Hot diggity! It sure helps when you can RTFM and figure it out yourself. RTE451 has been resolved.
:pout: Rejoiced too soon...
 
10:33 PM
Do we have an open issue for an inspection that flags multiple conditional statements on an inline IfStmt?
e.g. If foo Then bar : baz
where conditionality of baz is ambiguous
 
That feels like one we'd already have.
 
I don't think we have half of the formatting inspections we should.
public class ThunderCodeInspection : ParseTreeInspectionBase
Interestingly, this is compiled as a multi-line If statement: If x Then y: End If
 
We literally don't have half the inspections we thought of implementing
@Comintern wait so baz is unconditional? :confused:
 
And, the VBE removes the superfluous : after the y in this: ` If x Then y: Else z: End If`
 
10:49 PM
Inspector needs to stop systematically running for all projects/modules if RD is going to be running 175+ inspections
thinks of that sidebar again
 
@MathieuGuindon Nope.
Public Sub Foo()
    If x Then y: z
End Sub

Function x() As Boolean
    x = False
End Function

Sub y()
    Debug.Print "y executes"
End Sub

Sub z()
    Debug.Print "z executes"
End Sub
^ Does nothing.
This however... If x Then y: End If: z
I'm considering a "Use of : operator" inspection at this point.
 
ok so it's not too bad. ...but still bad nonetheless
@Comintern I'd like one that flags redundant ones at least
Like Case 12: and On Error GoTo EH:
 
Yeah, that would be nice.
 
that one has an open issue IIRC
 
What is the technical name of :? I don't think I've ever found it.
 
10:54 PM
Instructions separator?
possibly w/singular "instruction" though
 
Searching for ":" in ms-vbal is not much fun, BTW.
 
So... "Explicit EOS is redundant.
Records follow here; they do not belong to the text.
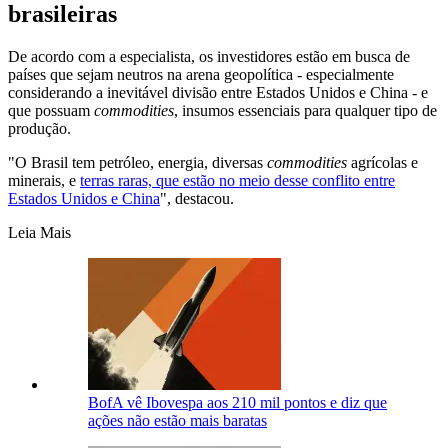
brasileiras
De acordo com a especialista, os investidores estão em busca de
países que sejam neutros na arena geopolítica - especialmente
considerando a inevitável divisão entre Estados Unidos e China - e
que possuam
commodities
, insumos essenciais para qualquer tipo de
produção.
"O Brasil tem petróleo, energia, diversas
commodities
agrícolas e
minerais, e
terras raras, que estão no meio desse conflito entre
Estados Unidos e China
", destacou.
Leia Mais
BofA vê Ibovespa aos 210 mil pontos e diz que
ações não estão mais baratas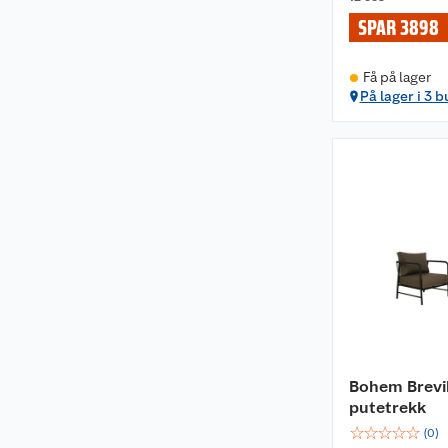
SPAR 3898
Få på lager
På lager i 3 b
Bohem Brevi
putetrekk
☆
☆
☆
☆
☆
(
0
)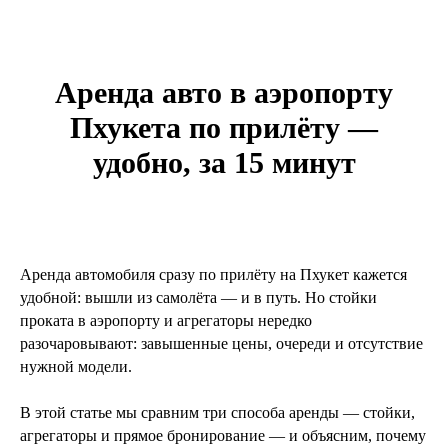
Аренда авто в аэропорту
Пхукета по прилёту —
удобно, за 15 минут
Аренда автомобиля сразу по прилёту на Пхукет кажется
удобной: вышли из самолёта — и в путь. Но стойки
проката в аэропорту и агрегаторы нередко
разочаровывают: завышенные цены, очереди и отсутствие
нужной модели.
В этой статье мы сравним три способа аренды — стойки,
агрегаторы и прямое бронирование — и объясним, почему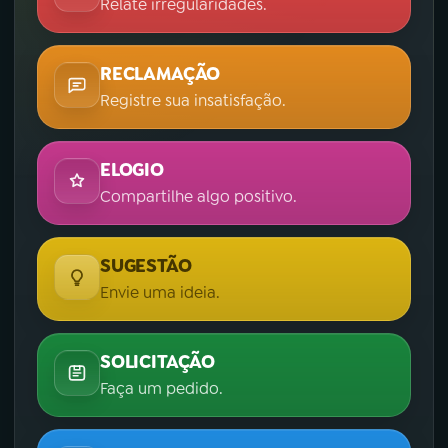
Relate irregularidades.
RECLAMAÇÃO
Registre sua insatisfação.
ELOGIO
Compartilhe algo positivo.
SUGESTÃO
Envie uma ideia.
SOLICITAÇÃO
Faça um pedido.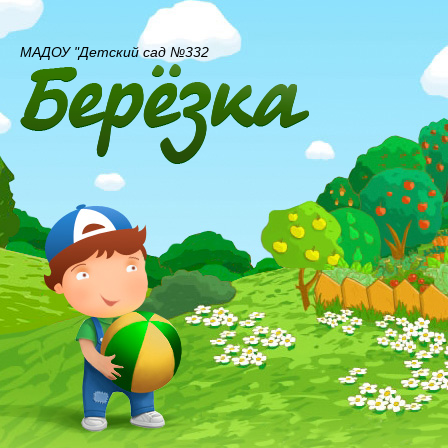
МАДОУ "Детский сад №332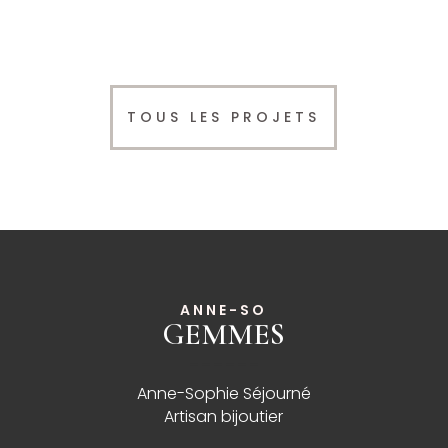
TOUS LES PROJETS
ANNE-SO
GEMMES
______
Anne-Sophie Séjourné
Artisan bijoutier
ENTER is good enough"
 
"Explicit EOS is an unreadable POS"?
 
2% bbl
 
11:15 PM
@IvenBach @Rubberduck The dividends keep paying off on your article christopherjmcclellan.wordpress.com/2015/04/21/…. While MVCE realized I'd forgot to include .[_NewEnum]
 
11:37 PM
 
Home time. AFAICT refactoring was a great success. Logic is much easier to follow.